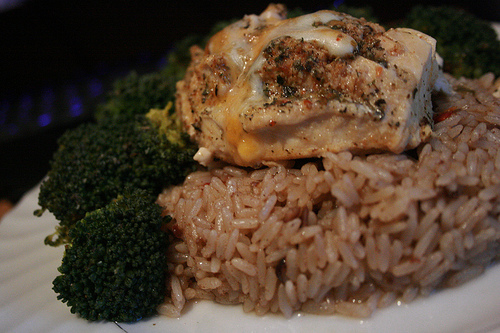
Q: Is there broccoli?
A: Yes, there is broccoli.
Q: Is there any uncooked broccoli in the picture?
A: Yes, there is uncooked broccoli.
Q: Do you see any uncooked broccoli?
A: Yes, there is uncooked broccoli.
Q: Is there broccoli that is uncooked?
A: Yes, there is broccoli that is uncooked.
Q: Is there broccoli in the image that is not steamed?
A: Yes, there is uncooked broccoli.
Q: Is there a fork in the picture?
A: No, there are no forks.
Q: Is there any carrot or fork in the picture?
A: No, there are no forks or carrots.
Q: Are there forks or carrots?
A: No, there are no forks or carrots.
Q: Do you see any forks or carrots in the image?
A: No, there are no forks or carrots.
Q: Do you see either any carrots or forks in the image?
A: No, there are no forks or carrots.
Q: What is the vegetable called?
A: The vegetable is broccoli.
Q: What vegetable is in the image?
A: The vegetable is broccoli.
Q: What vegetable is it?
A: The vegetable is broccoli.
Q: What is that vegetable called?
A: This is broccoli.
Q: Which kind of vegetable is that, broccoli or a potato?
A: This is broccoli.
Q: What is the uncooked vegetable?
A: The vegetable is broccoli.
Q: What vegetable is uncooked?
A: The vegetable is broccoli.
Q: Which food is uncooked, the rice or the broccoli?
A: The broccoli is uncooked.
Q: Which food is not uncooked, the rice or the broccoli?
A: The rice is not uncooked.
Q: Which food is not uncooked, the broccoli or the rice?
A: The rice is not uncooked.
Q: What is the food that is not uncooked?
A: The food is rice.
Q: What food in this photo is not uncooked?
A: The food is rice.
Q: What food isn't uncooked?
A: The food is rice.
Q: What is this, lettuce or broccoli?
A: This is broccoli.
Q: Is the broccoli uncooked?
A: Yes, the broccoli is uncooked.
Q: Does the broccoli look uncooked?
A: Yes, the broccoli is uncooked.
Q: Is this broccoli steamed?
A: No, the broccoli is uncooked.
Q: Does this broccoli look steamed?
A: No, the broccoli is uncooked.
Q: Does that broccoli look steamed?
A: No, the broccoli is uncooked.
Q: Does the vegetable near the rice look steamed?
A: No, the broccoli is uncooked.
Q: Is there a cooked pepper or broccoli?
A: No, there is broccoli but it is uncooked.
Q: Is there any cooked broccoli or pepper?
A: No, there is broccoli but it is uncooked.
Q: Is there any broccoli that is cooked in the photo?
A: No, there is broccoli but it is uncooked.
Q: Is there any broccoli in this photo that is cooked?
A: No, there is broccoli but it is uncooked.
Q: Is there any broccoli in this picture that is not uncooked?
A: No, there is broccoli but it is uncooked.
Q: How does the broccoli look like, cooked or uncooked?
A: The broccoli is uncooked.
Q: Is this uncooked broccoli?
A: Yes, this is uncooked broccoli.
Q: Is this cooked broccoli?
A: No, this is uncooked broccoli.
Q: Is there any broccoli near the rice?
A: Yes, there is broccoli near the rice.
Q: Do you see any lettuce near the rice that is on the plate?
A: No, there is broccoli near the rice.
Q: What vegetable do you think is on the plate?
A: The vegetable is broccoli.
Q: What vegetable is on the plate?
A: The vegetable is broccoli.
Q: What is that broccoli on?
A: The broccoli is on the plate.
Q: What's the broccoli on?
A: The broccoli is on the plate.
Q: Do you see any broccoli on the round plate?
A: Yes, there is broccoli on the plate.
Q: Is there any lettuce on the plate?
A: No, there is broccoli on the plate.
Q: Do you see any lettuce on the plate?
A: No, there is broccoli on the plate.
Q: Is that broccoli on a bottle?
A: No, the broccoli is on a plate.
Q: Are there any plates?
A: Yes, there is a plate.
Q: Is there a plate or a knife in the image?
A: Yes, there is a plate.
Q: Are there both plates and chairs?
A: No, there is a plate but no chairs.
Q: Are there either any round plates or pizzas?
A: Yes, there is a round plate.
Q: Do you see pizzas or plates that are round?
A: Yes, the plate is round.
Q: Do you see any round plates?
A: Yes, there is a round plate.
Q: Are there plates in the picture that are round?
A: Yes, there is a plate that is round.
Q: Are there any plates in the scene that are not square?
A: Yes, there is a round plate.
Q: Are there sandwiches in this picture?
A: No, there are no sandwiches.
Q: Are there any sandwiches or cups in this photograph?
A: No, there are no sandwiches or cups.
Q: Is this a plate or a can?
A: This is a plate.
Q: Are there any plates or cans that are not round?
A: No, there is a plate but it is round.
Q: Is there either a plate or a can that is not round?
A: No, there is a plate but it is round.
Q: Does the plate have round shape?
A: Yes, the plate is round.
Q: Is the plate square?
A: No, the plate is round.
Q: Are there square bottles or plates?
A: No, there is a plate but it is round.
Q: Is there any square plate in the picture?
A: No, there is a plate but it is round.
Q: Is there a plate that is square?
A: No, there is a plate but it is round.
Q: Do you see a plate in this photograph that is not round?
A: No, there is a plate but it is round.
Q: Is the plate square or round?
A: The plate is round.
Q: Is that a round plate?
A: Yes, that is a round plate.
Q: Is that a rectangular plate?
A: No, that is a round plate.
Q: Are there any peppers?
A: No, there are no peppers.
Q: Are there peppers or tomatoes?
A: No, there are no peppers or tomatoes.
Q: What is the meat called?
A: The meat is chicken.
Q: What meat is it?
A: The meat is chicken.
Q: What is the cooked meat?
A: The meat is chicken.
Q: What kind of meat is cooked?
A: The meat is chicken.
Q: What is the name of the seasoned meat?
A: The meat is chicken.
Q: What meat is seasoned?
A: The meat is chicken.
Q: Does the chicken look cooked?
A: Yes, the chicken is cooked.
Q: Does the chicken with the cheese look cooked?
A: Yes, the chicken is cooked.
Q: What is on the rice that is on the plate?
A: The chicken is on the rice.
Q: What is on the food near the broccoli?
A: The chicken is on the rice.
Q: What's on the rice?
A: The chicken is on the rice.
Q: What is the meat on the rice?
A: The meat is chicken.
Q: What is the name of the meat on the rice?
A: The meat is chicken.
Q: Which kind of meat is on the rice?
A: The meat is chicken.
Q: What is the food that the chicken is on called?
A: The food is rice.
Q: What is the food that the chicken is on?
A: The food is rice.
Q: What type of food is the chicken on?
A: The chicken is on the rice.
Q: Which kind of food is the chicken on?
A: The chicken is on the rice.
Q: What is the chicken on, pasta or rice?
A: The chicken is on rice.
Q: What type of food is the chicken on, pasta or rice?
A: The chicken is on rice.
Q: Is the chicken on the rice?
A: Yes, the chicken is on the rice.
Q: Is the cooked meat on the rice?
A: Yes, the chicken is on the rice.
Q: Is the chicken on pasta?
A: No, the chicken is on the rice.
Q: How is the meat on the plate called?
A: The meat is chicken.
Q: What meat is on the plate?
A: The meat is chicken.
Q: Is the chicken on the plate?
A: Yes, the chicken is on the plate.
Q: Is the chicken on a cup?
A: No, the chicken is on the plate.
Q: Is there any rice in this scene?
A: Yes, there is rice.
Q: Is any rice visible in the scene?
A: Yes, there is rice.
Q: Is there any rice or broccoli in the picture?
A: Yes, there is rice.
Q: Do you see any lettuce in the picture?
A: No, there is no lettuce.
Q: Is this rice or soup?
A: This is rice.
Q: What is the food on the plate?
A: The food is rice.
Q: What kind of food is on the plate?
A: The food is rice.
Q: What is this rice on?
A: The rice is on the plate.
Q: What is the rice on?
A: The rice is on the plate.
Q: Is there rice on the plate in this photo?
A: Yes, there is rice on the plate.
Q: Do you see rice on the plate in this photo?
A: Yes, there is rice on the plate.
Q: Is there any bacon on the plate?
A: No, there is rice on the plate.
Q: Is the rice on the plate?
A: Yes, the rice is on the plate.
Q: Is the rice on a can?
A: No, the rice is on the plate.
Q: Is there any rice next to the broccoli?
A: Yes, there is rice next to the broccoli.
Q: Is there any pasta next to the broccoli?
A: No, there is rice next to the broccoli.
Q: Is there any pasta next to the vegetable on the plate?
A: No, there is rice next to the broccoli.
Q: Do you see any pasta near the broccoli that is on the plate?
A: No, there is rice near the broccoli.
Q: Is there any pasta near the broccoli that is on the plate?
A: No, there is rice near the broccoli.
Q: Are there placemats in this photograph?
A: No, there are no placemats.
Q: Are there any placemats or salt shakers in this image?
A: No, there are no placemats or salt shakers.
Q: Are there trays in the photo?
A: No, there are no trays.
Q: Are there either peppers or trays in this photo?
A: No, there are no trays or peppers.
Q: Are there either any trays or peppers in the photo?
A: No, there are no trays or peppers.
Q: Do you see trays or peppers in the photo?
A: No, there are no trays or peppers.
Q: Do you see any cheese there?
A: Yes, there is cheese.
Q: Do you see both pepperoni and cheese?
A: No, there is cheese but no pepperoni.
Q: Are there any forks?
A: No, there are no forks.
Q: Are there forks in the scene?
A: No, there are no forks.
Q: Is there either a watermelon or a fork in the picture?
A: No, there are no forks or watermelons.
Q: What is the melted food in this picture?
A: The food is cheese.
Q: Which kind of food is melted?
A: The food is cheese.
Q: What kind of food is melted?
A: The food is cheese.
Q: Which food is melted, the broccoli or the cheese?
A: The cheese is melted.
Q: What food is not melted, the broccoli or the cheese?
A: The broccoli is not melted.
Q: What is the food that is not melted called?
A: The food is broccoli.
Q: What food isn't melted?
A: The food is broccoli.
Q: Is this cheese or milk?
A: This is cheese.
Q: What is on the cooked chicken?
A: The cheese is on the chicken.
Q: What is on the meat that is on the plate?
A: The cheese is on the chicken.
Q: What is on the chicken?
A: The cheese is on the chicken.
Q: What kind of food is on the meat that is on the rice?
A: The food is cheese.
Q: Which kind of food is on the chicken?
A: The food is cheese.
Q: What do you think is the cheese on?
A: The cheese is on the chicken.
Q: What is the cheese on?
A: The cheese is on the chicken.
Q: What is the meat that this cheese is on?
A: The meat is chicken.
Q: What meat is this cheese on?
A: The cheese is on the chicken.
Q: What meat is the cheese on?
A: The cheese is on the chicken.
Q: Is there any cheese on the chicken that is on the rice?
A: Yes, there is cheese on the chicken.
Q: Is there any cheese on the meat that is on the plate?
A: Yes, there is cheese on the chicken.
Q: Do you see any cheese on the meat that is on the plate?
A: Yes, there is cheese on the chicken.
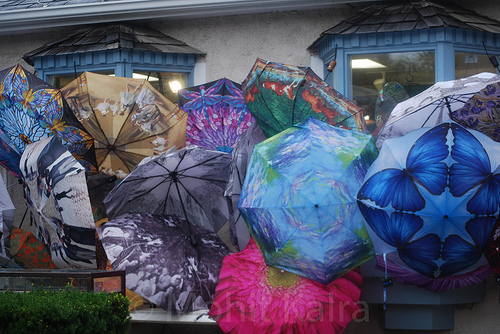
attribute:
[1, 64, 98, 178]
umbrella — black, yellow, Blue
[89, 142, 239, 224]
umbrella — black, gray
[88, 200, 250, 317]
umbrella — purple, white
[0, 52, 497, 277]
umbrellas — open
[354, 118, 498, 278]
umbrella — light blue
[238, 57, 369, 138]
umbrella — green, red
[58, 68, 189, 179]
umbrella — color brown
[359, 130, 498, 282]
umbrella — multicolor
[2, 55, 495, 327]
umbrellas — colorful, open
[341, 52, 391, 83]
light — white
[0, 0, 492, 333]
building — dirty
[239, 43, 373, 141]
umbrella — multicolor, upside down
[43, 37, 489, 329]
umbrellas — large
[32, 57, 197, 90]
paint — blue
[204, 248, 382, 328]
umbrella — pink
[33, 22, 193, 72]
top — black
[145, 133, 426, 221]
umbrellas — patterned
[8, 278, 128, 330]
grass — green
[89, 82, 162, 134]
people — dancing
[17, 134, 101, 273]
umbrella — black, gray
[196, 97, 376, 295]
umbrella — blue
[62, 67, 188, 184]
brownumbrella — brown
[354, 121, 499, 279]
motifs — dark blue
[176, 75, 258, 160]
umbrella — pink, blue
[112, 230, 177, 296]
image — singer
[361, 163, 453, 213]
butterfly — blue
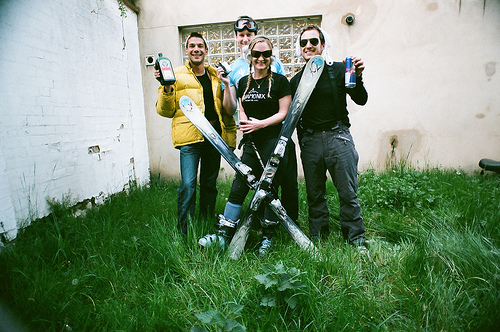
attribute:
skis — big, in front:
[178, 95, 316, 252]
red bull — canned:
[342, 56, 356, 88]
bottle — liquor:
[219, 55, 234, 74]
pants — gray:
[299, 125, 369, 246]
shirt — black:
[287, 58, 367, 136]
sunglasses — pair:
[299, 38, 325, 47]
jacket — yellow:
[154, 62, 238, 151]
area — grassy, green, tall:
[3, 169, 497, 330]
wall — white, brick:
[1, 1, 152, 239]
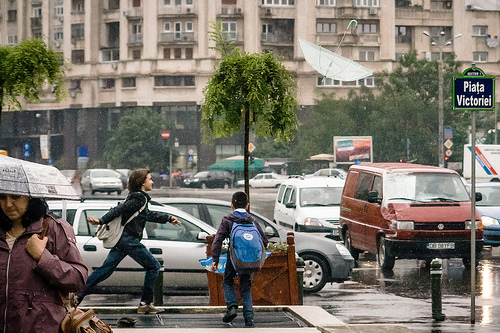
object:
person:
[75, 165, 184, 316]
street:
[351, 271, 491, 333]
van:
[336, 160, 484, 272]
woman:
[0, 206, 95, 333]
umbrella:
[0, 155, 85, 203]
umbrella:
[294, 18, 375, 85]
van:
[272, 177, 348, 234]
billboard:
[333, 135, 374, 165]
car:
[182, 169, 232, 189]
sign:
[160, 130, 170, 140]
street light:
[423, 29, 458, 169]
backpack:
[229, 221, 268, 275]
----
§ TASK STATEMENT: Copy the items word for word, starting at the line containing "[8, 278, 128, 330]" and ending at the line containing "[219, 55, 234, 74]", with both of those lines included and the pictures left out.

§ SOLUTION FOR THIS EXERCISE:
[8, 278, 128, 330]
grass — green
[89, 82, 162, 134]
people — dancing
[17, 134, 101, 273]
umbrella — black, gray
[196, 97, 376, 295]
umbrella — blue
[62, 67, 188, 184]
brownumbrella — brown
[354, 121, 499, 279]
motifs — dark blue
[176, 75, 258, 160]
umbrella — pink, blue
[112, 230, 177, 296]
image — singer
[361, 163, 453, 213]
butterfly — blue
attribute:
skis — big, in front:
[178, 95, 316, 252]
red bull — canned:
[342, 56, 356, 88]
bottle — liquor:
[219, 55, 234, 74]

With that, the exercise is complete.